Source extract:
The Coherent Artifact in Modern Pulse Measurements

Nearly all lasers have fluctuations. In particular, their pulse shape (the intensity and phase) varies from pulse to pulse. Unfortunately, when a measurement averages over many different events, it faces an impossible task: providing one result when no single result can be correct. In ultrafast optics, this issue has been particularly problematic when using the traditional method for measuring laser pulses, called intensity autocorrelation and introduced in the 1960s. When autocorrelation was used to measure trains of different, complex pulses, the resulting measured autocorrelation trace vs. delay (see the figure below) consisted of a narrow spike atop a broad structureless background. Although early researchers often mistook the spike, or “coherent artifact,” for the measure of their pulse length, its width actually only yields the much shorter, nonrandom (“coherent”) component of the pulse. The correct pulse length is actually almost always much longer and is instead indicated by the temporally much broader background, which also takes into account the much longer, random (“incoherent”) pulse component.

So how does FROG do when measuring an unstable train of pulses?  Much better than autocorrelation!  There are various versions of FROG, depending on the nonlinear-optical process involved, such as SHG (second-harmonic generation), PG (polarization gating), and XFROG (cross-correlation).  But all retrieve the correct pulse length.  And most retrieve the structure in the pulse intensity and spectrum. No method ever devised does better in such a difficult measurement situation!

Records from a dataset:
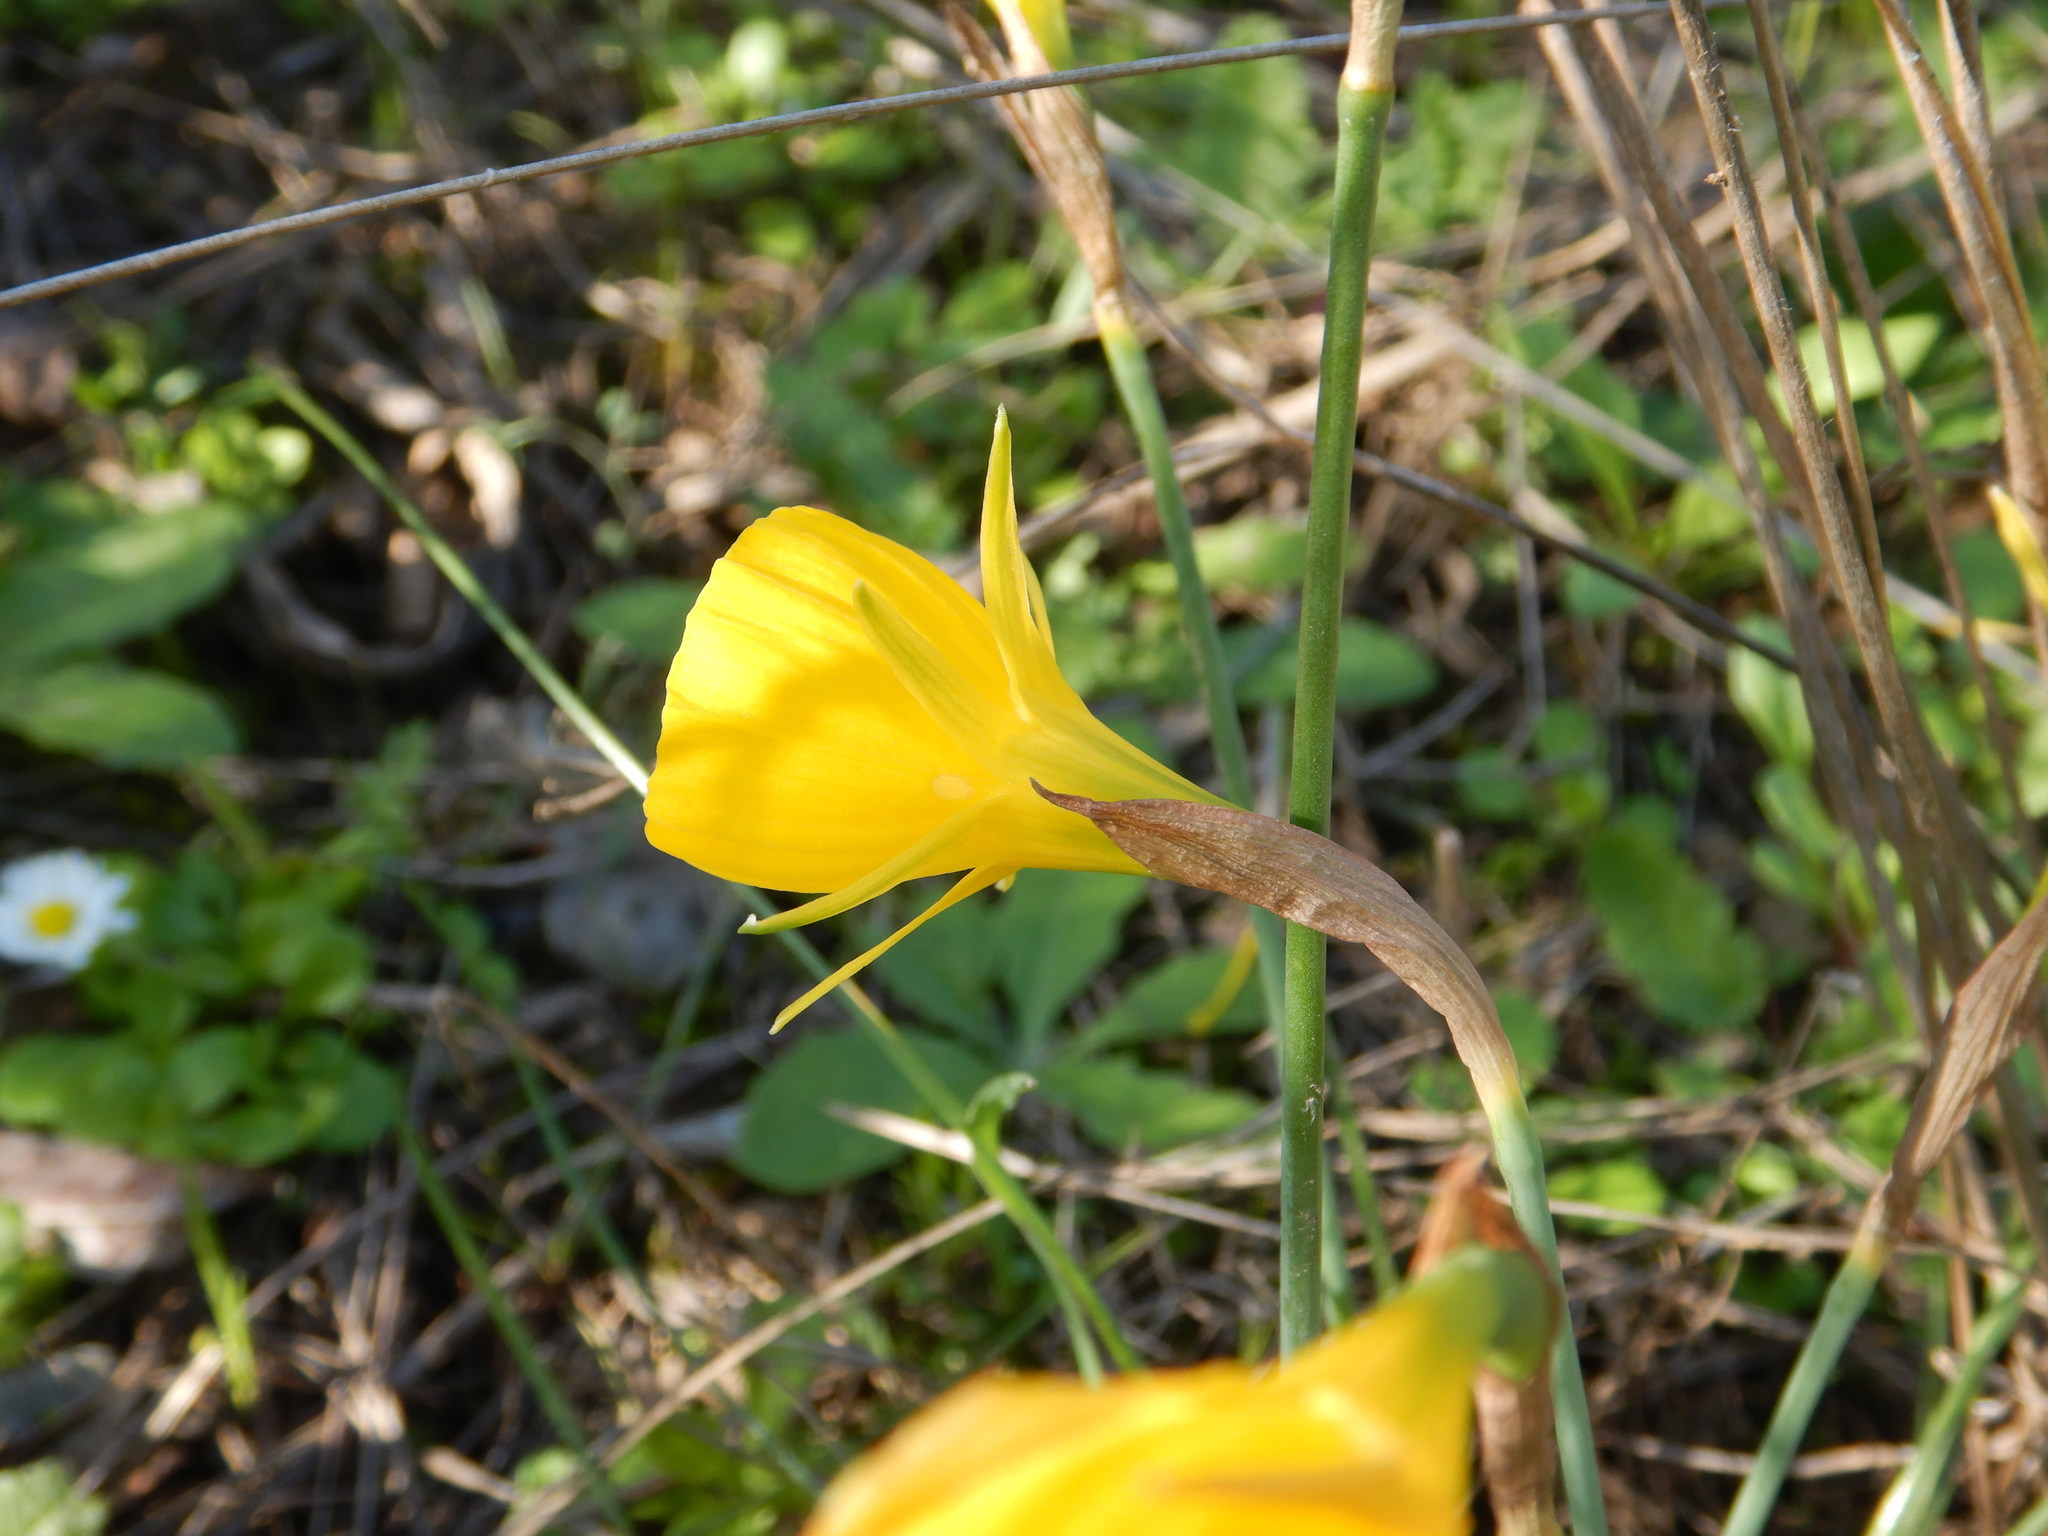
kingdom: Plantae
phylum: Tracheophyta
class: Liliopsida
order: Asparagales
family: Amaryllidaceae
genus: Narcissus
...
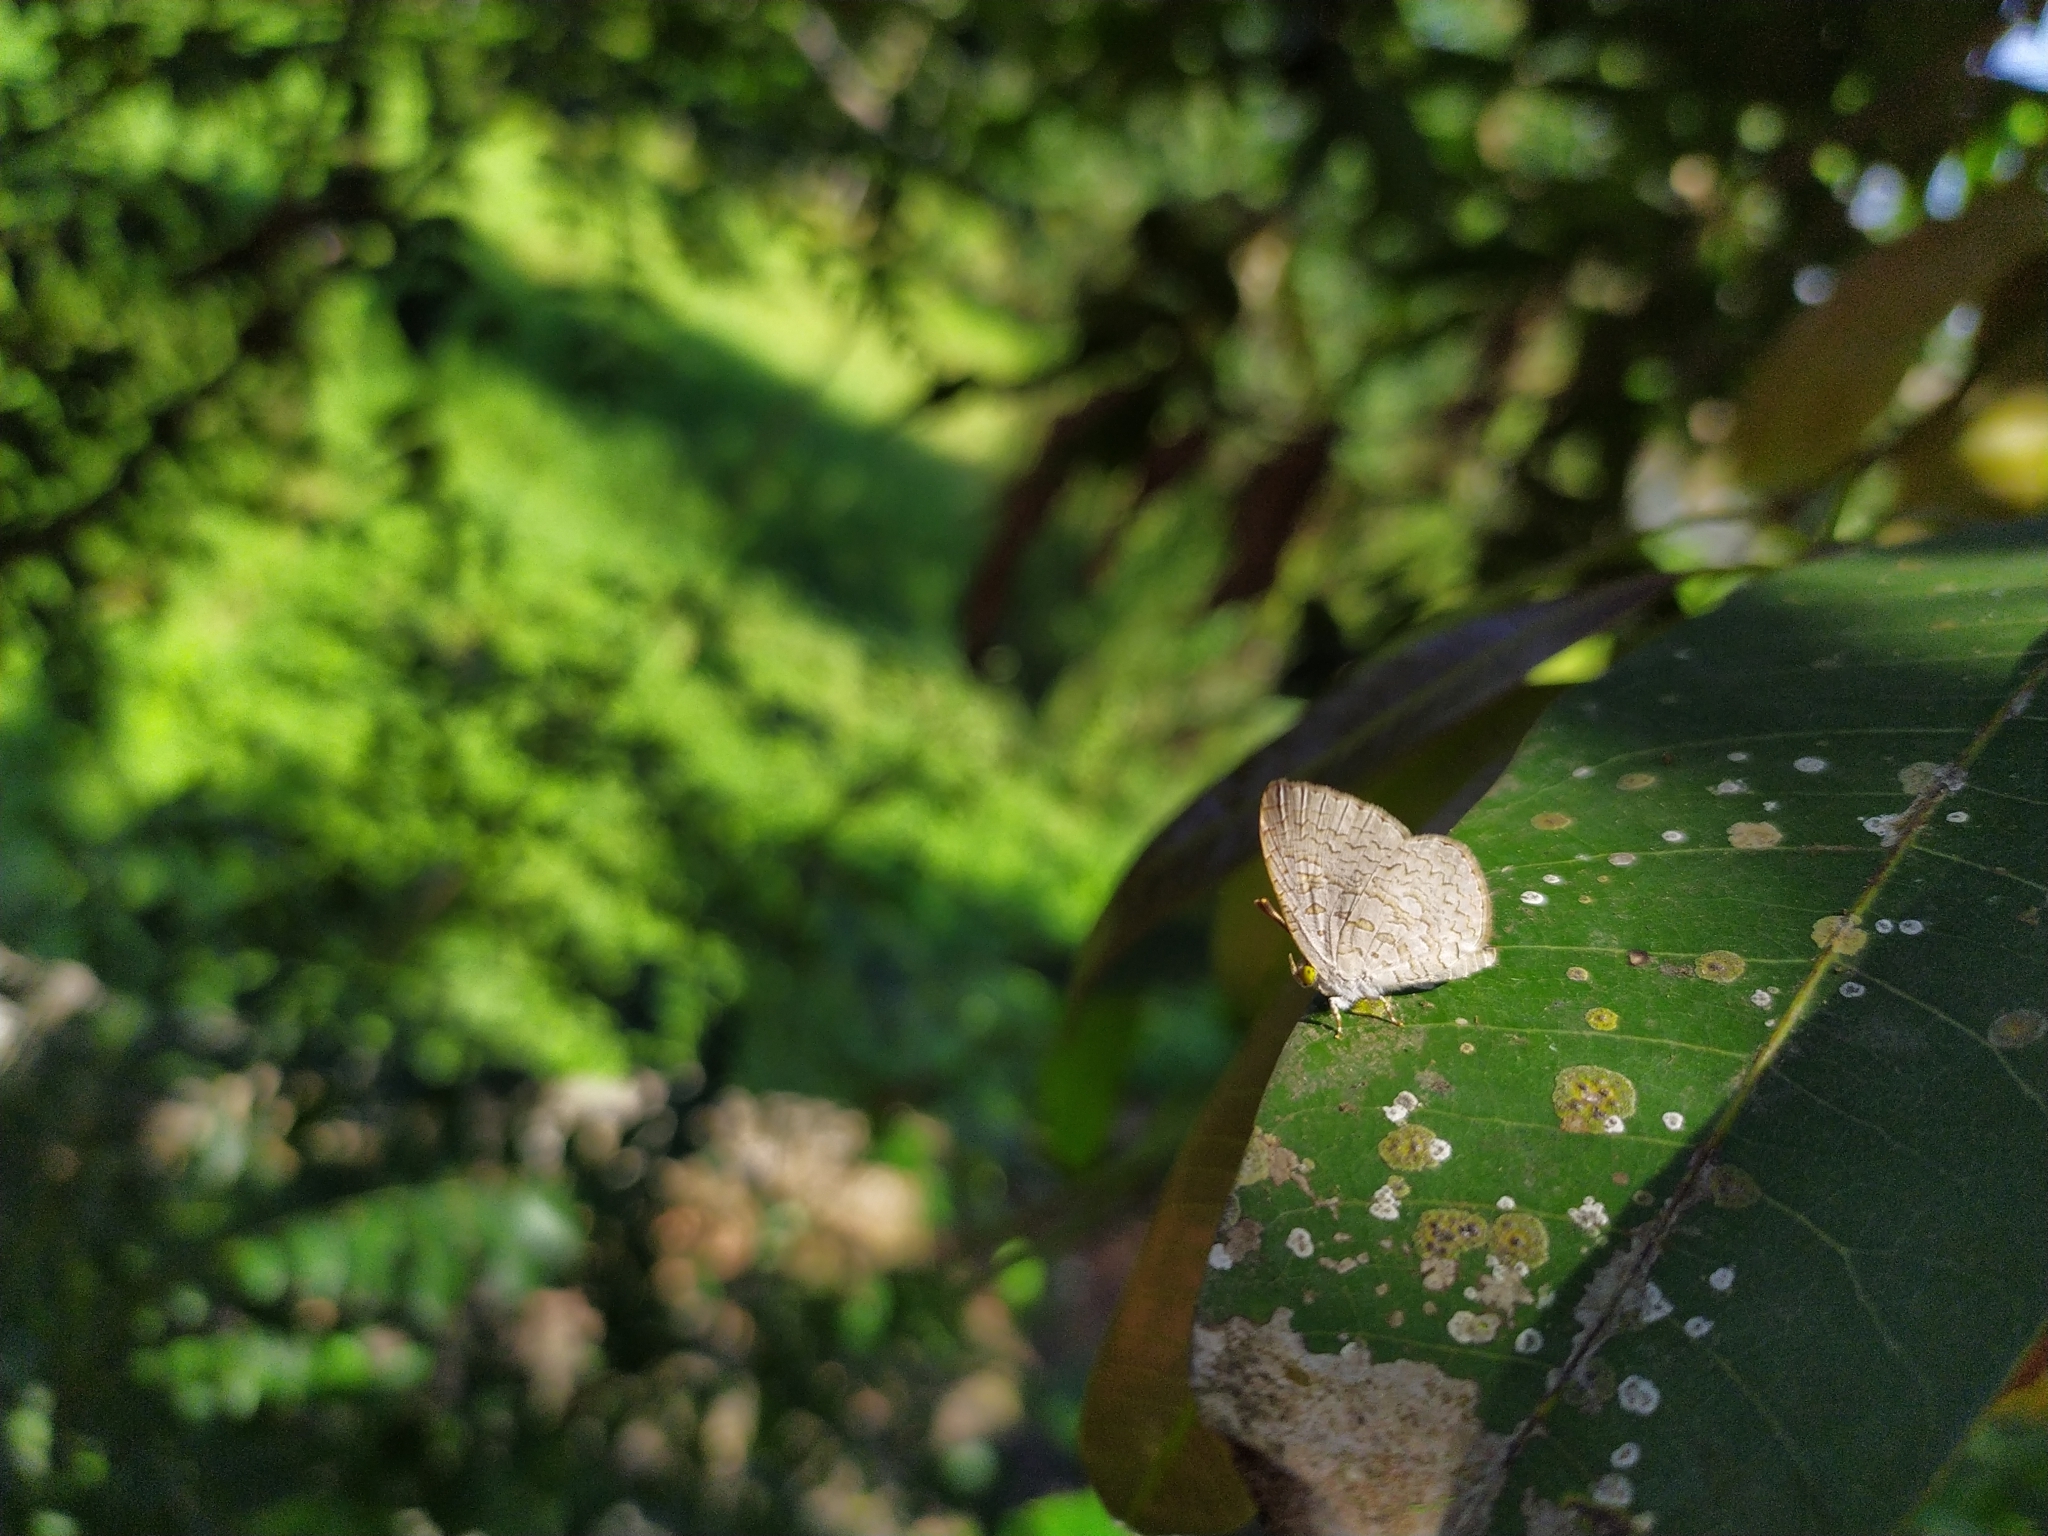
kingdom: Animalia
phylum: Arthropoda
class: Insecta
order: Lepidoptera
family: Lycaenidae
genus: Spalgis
==
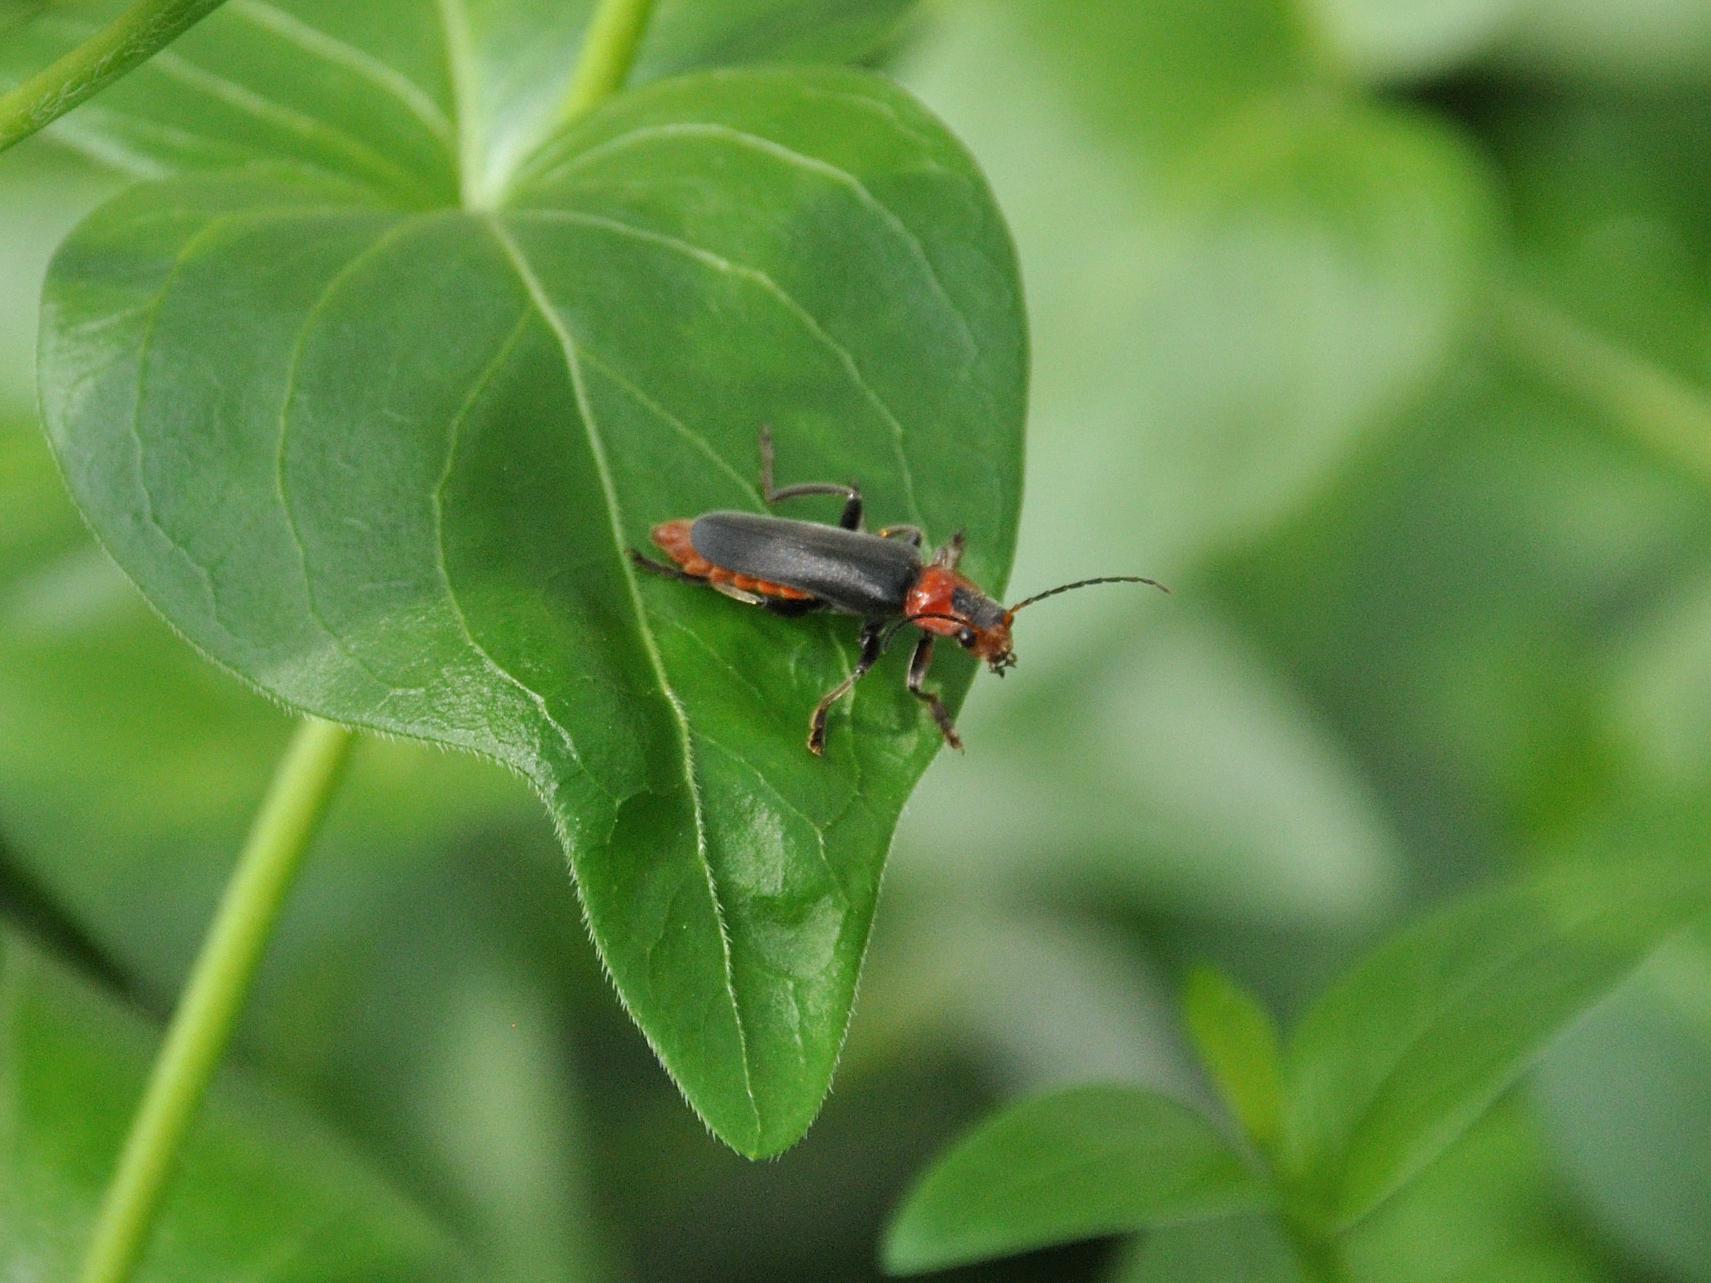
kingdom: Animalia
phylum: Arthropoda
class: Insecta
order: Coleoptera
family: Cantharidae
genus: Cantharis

Exercise description:
Repeat the entire passage on the coherent artifact in pulse measurements word for word, from its title through its last sentence.

Response:
The Coherent Artifact in Modern Pulse Measurements

Nearly all lasers have fluctuations. In particular, their pulse shape (the intensity and phase) varies from pulse to pulse. Unfortunately, when a measurement averages over many different events, it faces an impossible task: providing one result when no single result can be correct. In ultrafast optics, this issue has been particularly problematic when using the traditional method for measuring laser pulses, called intensity autocorrelation and introduced in the 1960s. When autocorrelation was used to measure trains of different, complex pulses, the resulting measured autocorrelation trace vs. delay (see the figure below) consisted of a narrow spike atop a broad structureless background. Although early researchers often mistook the spike, or “coherent artifact,” for the measure of their pulse length, its width actually only yields the much shorter, nonrandom (“coherent”) component of the pulse. The correct pulse length is actually almost always much longer and is instead indicated by the temporally much broader background, which also takes into account the much longer, random (“incoherent”) pulse component.

So how does FROG do when measuring an unstable train of pulses?  Much better than autocorrelation!  There are various versions of FROG, depending on the nonlinear-optical process involved, such as SHG (second-harmonic generation), PG (polarization gating), and XFROG (cross-correlation).  But all retrieve the correct pulse length.  And most retrieve the structure in the pulse intensity and spectrum. No method ever devised does better in such a difficult measurement situation!